Task item
Restate all entries word for word, minus pictures.

Input for this task
----

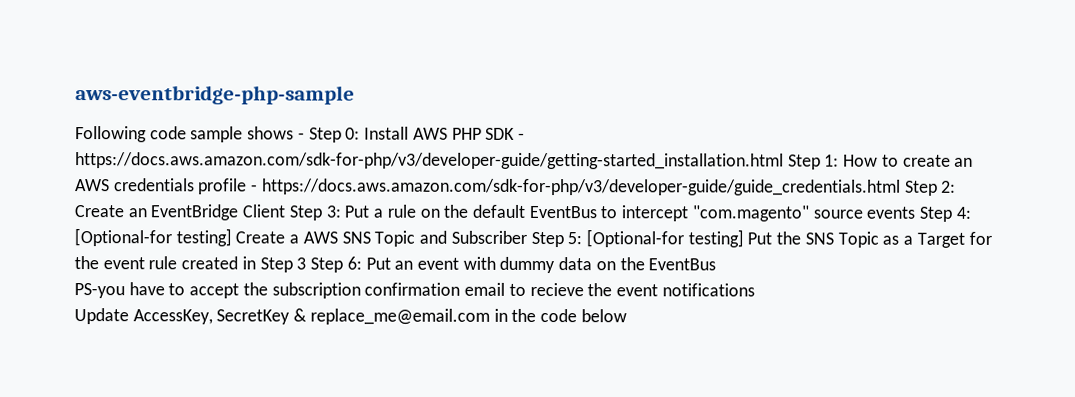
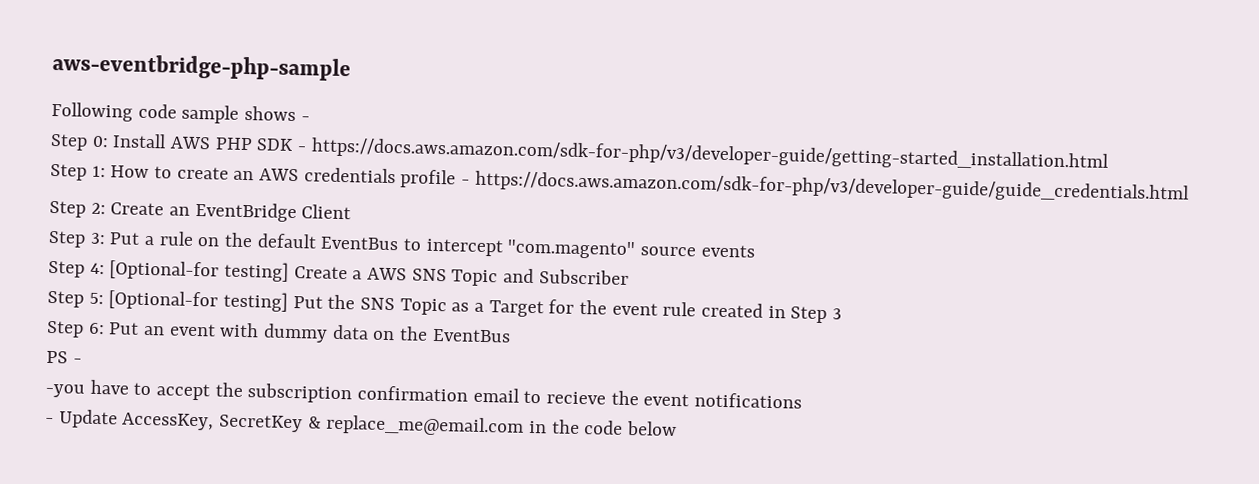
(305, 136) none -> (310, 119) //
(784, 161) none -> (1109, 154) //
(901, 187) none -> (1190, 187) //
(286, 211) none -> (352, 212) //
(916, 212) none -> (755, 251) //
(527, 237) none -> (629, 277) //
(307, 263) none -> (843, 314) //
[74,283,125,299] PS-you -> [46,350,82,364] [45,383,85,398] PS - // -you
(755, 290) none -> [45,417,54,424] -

----

Answer space
(305, 136) none -> (310, 119) //
(784, 161) none -> (1109, 154) //
(901, 187) none -> (1190, 187) //
(286, 211) none -> (352, 212) //
(916, 212) none -> (755, 251) //
(527, 237) none -> (629, 277) //
(307, 263) none -> (843, 314) //
[74,283,125,299] PS-you -> [46,350,82,364] [45,383,85,398] PS - // -you
(755, 290) none -> [45,417,54,424] -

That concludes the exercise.